● **Excerpted text**:
---+---
Macairog Sabiniano Alberto is a Filipino general and served as the former Commanding General of the Philippine Army. He is a graduate of the Philippine Military Academy "Sinagtala" Class of 1986.

Alberto's previous commands include the Intelligence Service of the Armed Forces of the Philippines (ISAFP), as well as the 2nd and 3rd Scout Ranger Battalions.

On March 2, 2020, President Rodrigo Duterte appointed Alberto as the new Ambassador to Israel.

Education
Alberto is a graduate of the Philippine Military Academy "Sinagtala" Class of 1986; other training programs he has completed include the Scout Ranger Course, Command and General Staff Course (Second highest in his class), Strategic Intel Course, Counterterrorism Fellowship Program in the US, and Public Management Major in Development and Security at the Development Academy of the Philippines (DAP). Alberto also holds a Master of Arts in Strategic Studies from the National Defense University in Fort Lesley J. McNair, Washington, D.C.

Military career
Lieutenant General Alberto's career started when he served as a Platoon Leader, then a Company Commander at the 2nd Infantry Division (Philippines). Afterwards, Alberto also became a member of the Special Forces as he joined the 1st Scout Ranger Regiment and became a Battalion Commander of two Scout Ranger Battalions; namely the 2nd and 3rd Scout Ranger Battalions, as a lieutenant colonel.

Throughout his career, Alberto was assigned from infantry, intelligence, staff, and special forces positions, and was well-respected among his peers and subordinates. Alberto also served as an Intelligence Officer for the Philippine Contingent in East Timor from 1999-2000. Alberto also headed the Department of Ground Warfare at the Philippine Military Academy, and served as Commandant of the Scout Ranger Training School.
---+---
● **What this exercise asks**:
- a) Decide whether each statement agrees with the passage on Macairog Alberto, answering yes or no and quoting the words that settle it: (i) Alberto was appointed Ambassador to Israel in 2020. (ii) Alberto ranked first in his class in the Command and General Staff Course. (iii) Alberto served as an Intelligence Officer in East Timor.
- b) Write the next part of the passage on Macairog Alberto, picking up after its final sentence.
The lines after this point are separate material and are unrelated to the passage on Macairog Alberto.

● **Information**:
---+---
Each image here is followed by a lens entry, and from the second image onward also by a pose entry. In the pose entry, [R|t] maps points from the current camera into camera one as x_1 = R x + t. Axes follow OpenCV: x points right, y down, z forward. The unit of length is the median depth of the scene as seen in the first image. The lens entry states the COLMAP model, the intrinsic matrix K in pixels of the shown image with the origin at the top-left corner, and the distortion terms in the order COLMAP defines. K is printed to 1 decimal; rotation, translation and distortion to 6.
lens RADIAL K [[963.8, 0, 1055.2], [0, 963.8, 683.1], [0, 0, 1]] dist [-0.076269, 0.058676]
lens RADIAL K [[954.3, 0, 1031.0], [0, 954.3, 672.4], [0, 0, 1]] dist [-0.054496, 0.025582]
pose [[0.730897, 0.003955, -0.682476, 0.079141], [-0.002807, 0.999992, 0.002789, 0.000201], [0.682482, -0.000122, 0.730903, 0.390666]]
---+---
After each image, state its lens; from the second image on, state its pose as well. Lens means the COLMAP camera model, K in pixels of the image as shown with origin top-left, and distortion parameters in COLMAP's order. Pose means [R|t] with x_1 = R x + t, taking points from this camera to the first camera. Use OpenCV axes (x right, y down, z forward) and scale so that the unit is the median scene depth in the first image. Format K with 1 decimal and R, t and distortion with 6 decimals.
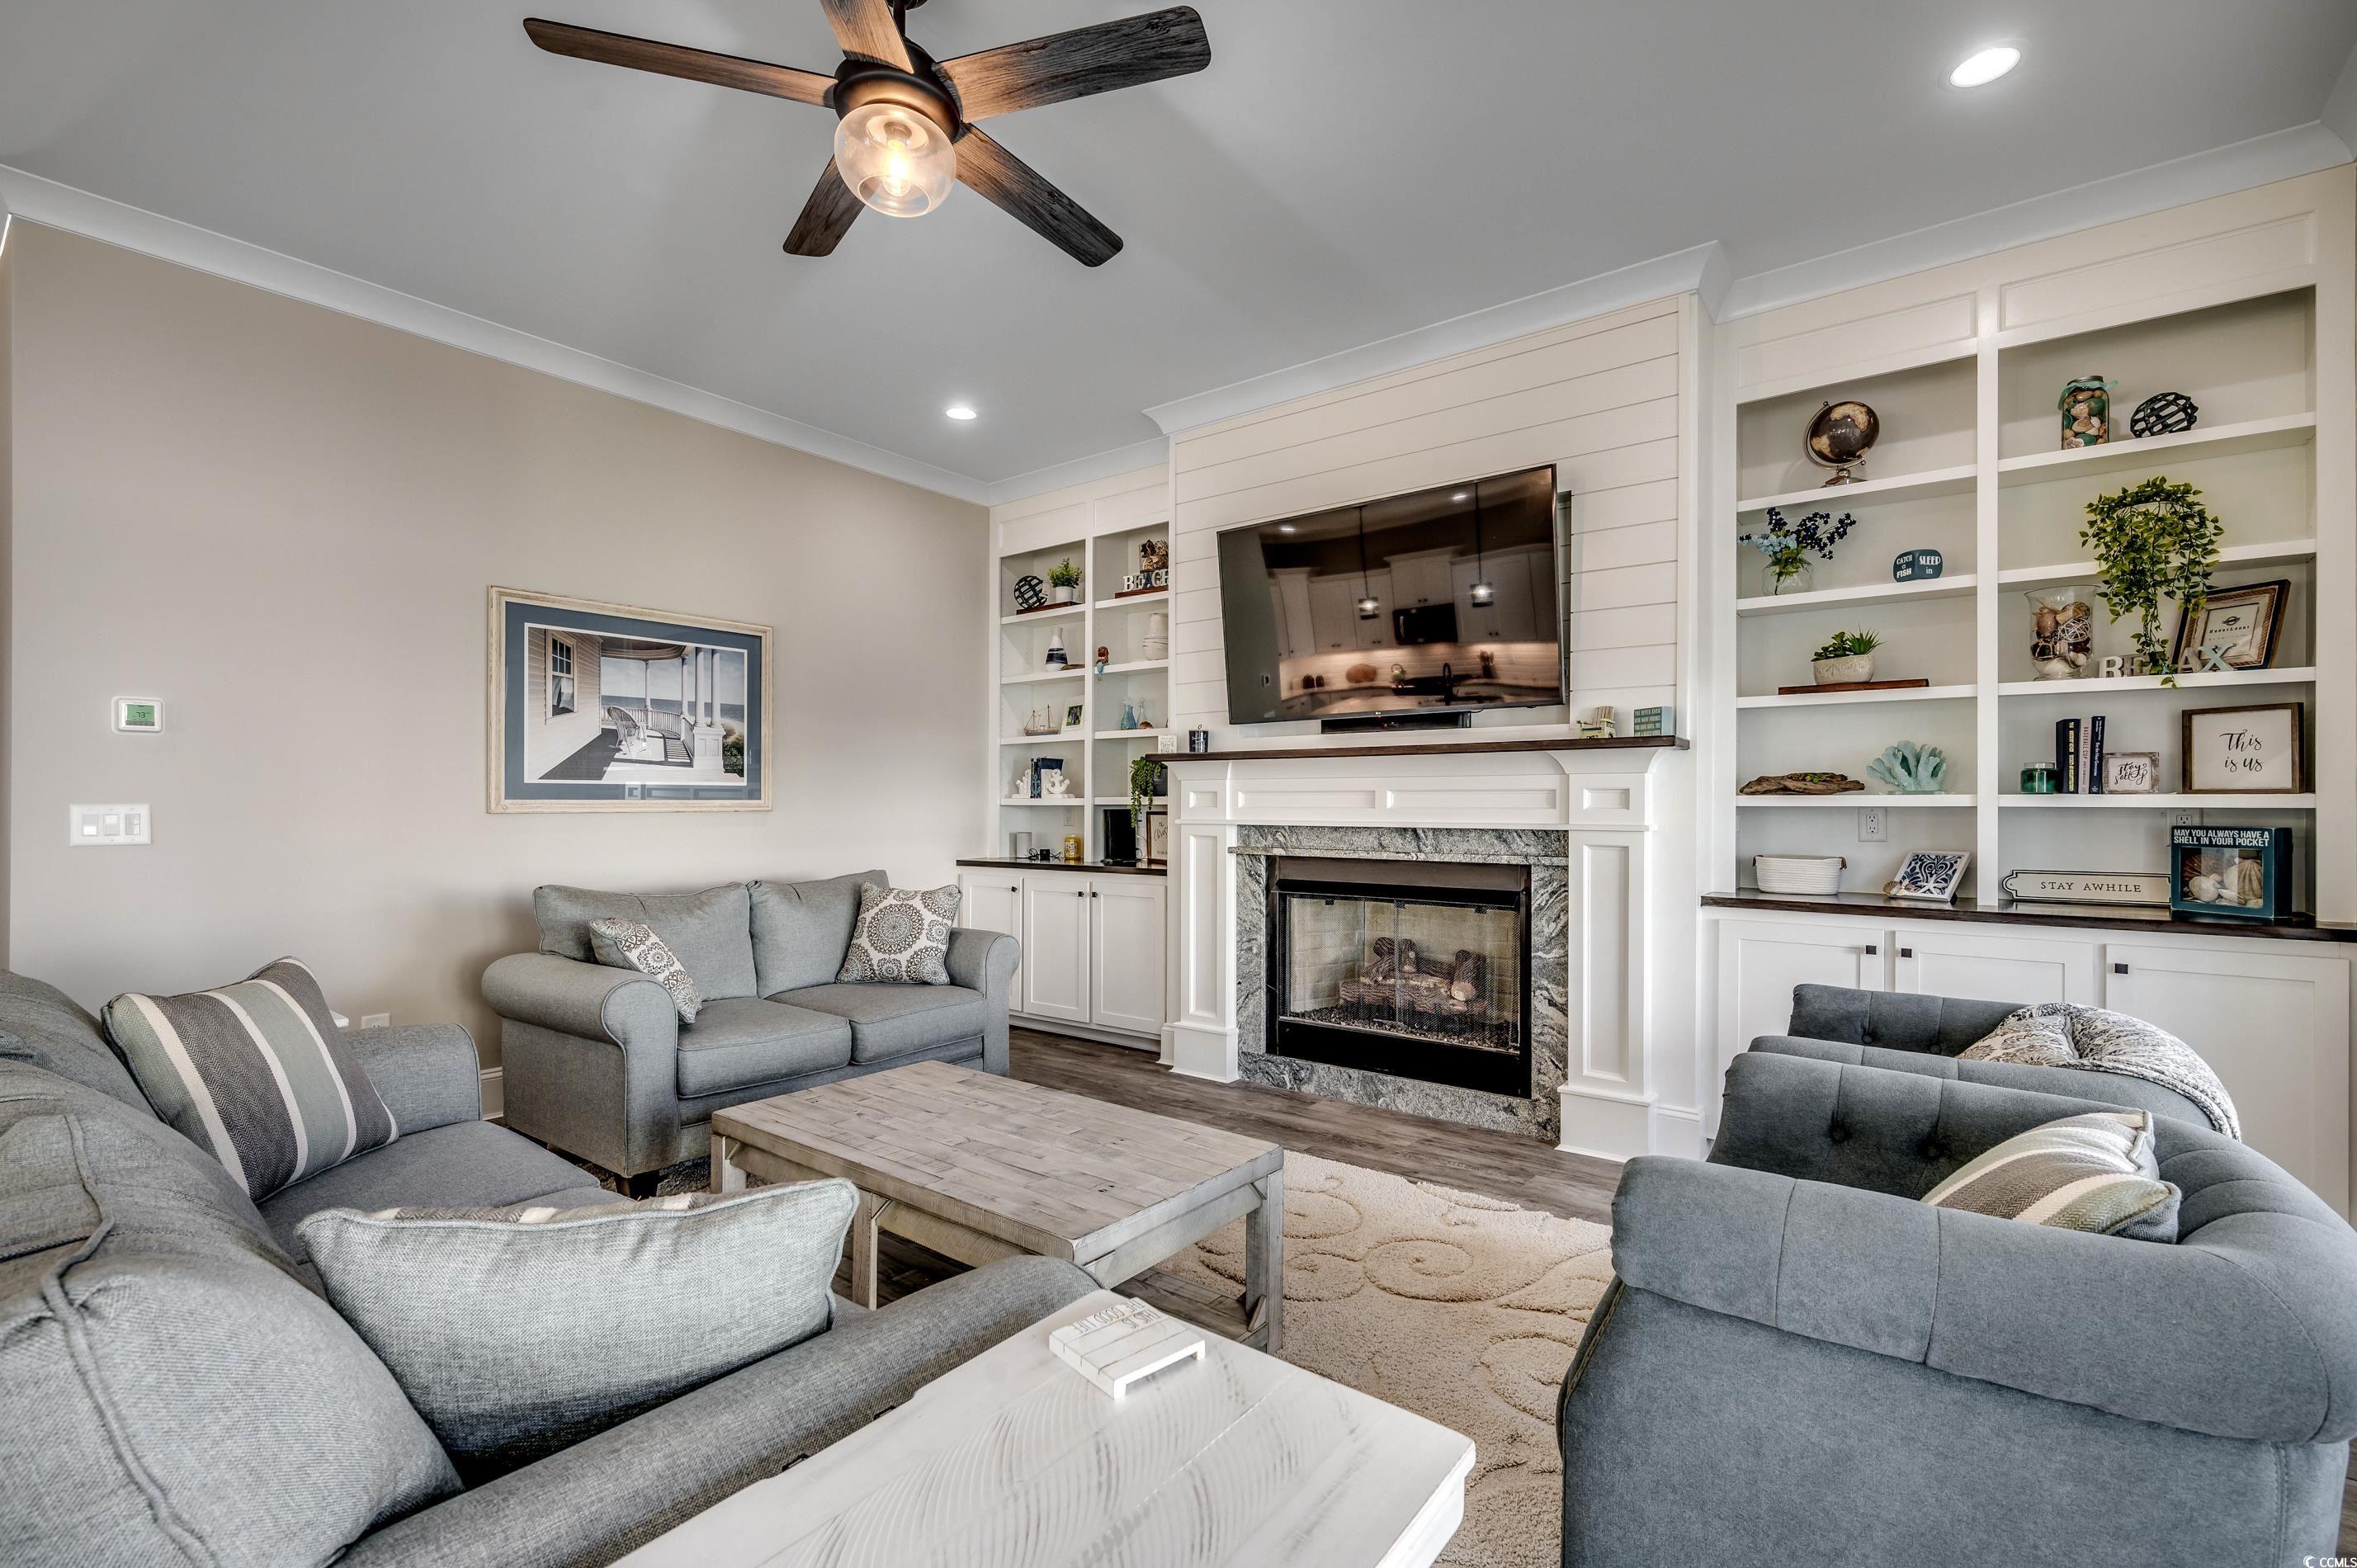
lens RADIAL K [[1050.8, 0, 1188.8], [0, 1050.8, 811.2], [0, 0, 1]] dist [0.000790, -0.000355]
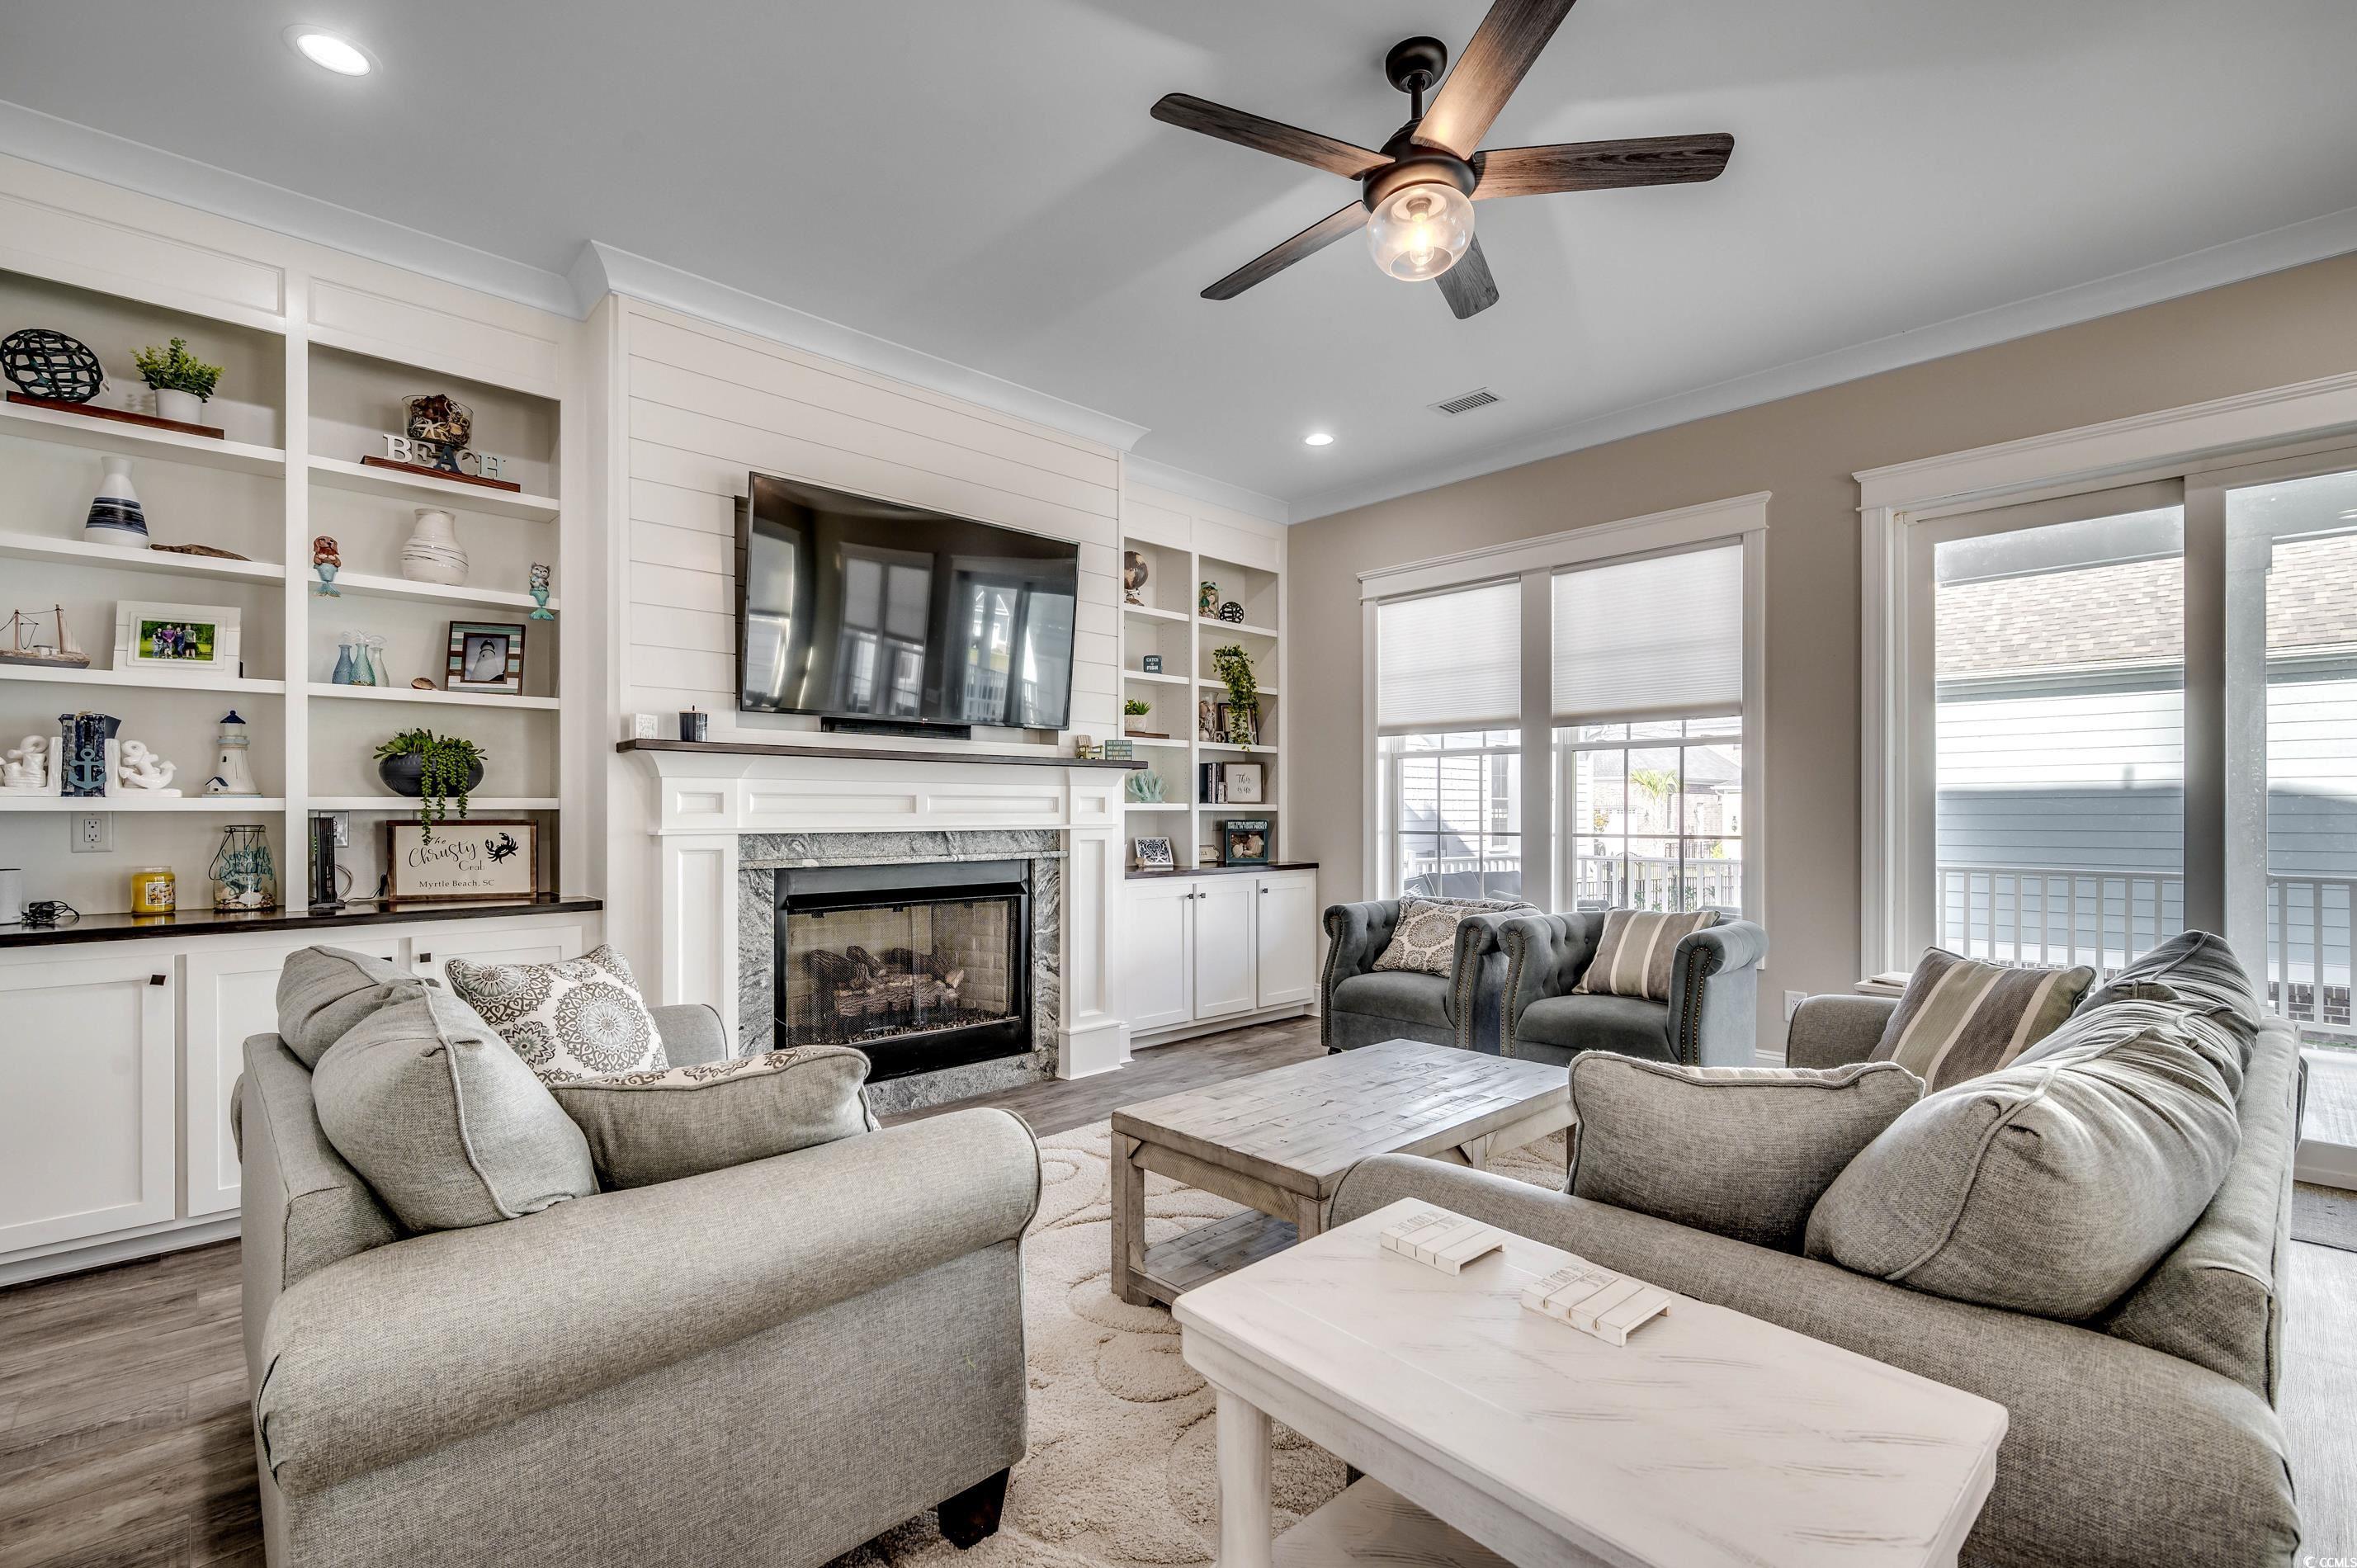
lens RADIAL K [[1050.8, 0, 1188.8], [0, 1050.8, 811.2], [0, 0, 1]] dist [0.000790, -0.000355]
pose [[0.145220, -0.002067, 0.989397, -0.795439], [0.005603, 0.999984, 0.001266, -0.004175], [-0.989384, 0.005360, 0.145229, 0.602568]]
---+---
● **Outputs in order**:
- a)
(i) Yes: "On March 2, 2020, President Rodrigo Duterte appointed Alberto as the new Ambassador to Israel."
(ii) No: "Command and General Staff Course (Second highest in his class)"
(iii) Yes: "Alberto also served as an Intelligence Officer for the Philippine Contingent in East Timor from 1999-2000."

- b)
Alberto became the 9th Commander of Task Force Davao in June 2014 and became the Brigade Commander of the 1001 Infantry Brigade of the 10th Infantry Division. Alberto was later appointed as the Chief of the Intelligence Service, Armed Forces of the Philippines (ISAFP), in August 2017. As the commander of the ISAFP, he launched intelligence operations against the New People's Army communist groups,  and the Maute group-Abu Sayyaf terrorist groups. Alberto also led intelligence operations throughout the Battle of Marawi against the terrorist's commanders Omar Maute, Abdullah Maute, and Isnilon Hapilon.

Alberto was appointed as the Commanding General of the Philippine Army on October 15, 2018, where he earned his third star and was promoted to lieutenant general. As the Army's commanding general, he continued initiating reforms by his predecessors, and crafted new doctrines and strategies in engaging both internal and external defense operations, as part of the lessons made during the Marawi Siege. Alberto also oversaw the army's upgraded aviation arm, the Army Aviation Regiment, and also supervised the army's newly created new units as part of the army's modernization programs, such as the 11th Infantry Division, the 1st Brigade Combat Team, and new artillery battery units, namely the 1st Multiple Launch Rocket System Battery, the 2nd Multiple Launch Rocket System Battery, 1st Land-based Missile System Battery, 1st Field Artillery (155mm Self Propelled) Battery, and the 2nd Field Artillery (155mm Self Propelled) Battery, which gave the army time to train, adapt and create measures in preparation of the acquisition of the army's new assets. Alberto retired from military service on December 6, 2019 and was replaced by then-unified command commander of the AFP Southern Luzon Command, Lieutenant General Gilbert I. Gapay.

Awards
  Philippine Republic Presidential Unit Citation
  Martial Law Unit Citation
  People Power I Unit Citation
  People Power II Unit Citation
  Philippine Legion of Honor
  Distinguished Service Star
  Gold Cross Medals
Silver Cross Medals
Distinguished Service Medal
Gawad sa Kapayapaan
  Bronze Cross Medals
  Military Merit 
  Military Civic Action Medal 
  Military Commendation Medal
  Silver Wing Medal
  United Nations Service Medal
  Long Service Medal
  Anti-dissidence Campaign Medal 
  Luzon Anti-Dissidence Campaign Medal
  Visayas Anti-Dissidence Campaign Medal
  Mindanao Anti-Dissidence Campaign Medal
  Disaster Relief and Rehabilitation Operations Ribbon
  Kapanalig ng Sandatahang Lakas ng Pilipinas
  Combat Commander's Badge (Philippines)
  Scout Ranger Qualification Badge
  Honorary Airborne Wings - From The Royal Thai Army
  Legion of Merit

Personal life
Alberto is married to Jessica O. Alberto; they have four children, which is composed of two sons and two daughters.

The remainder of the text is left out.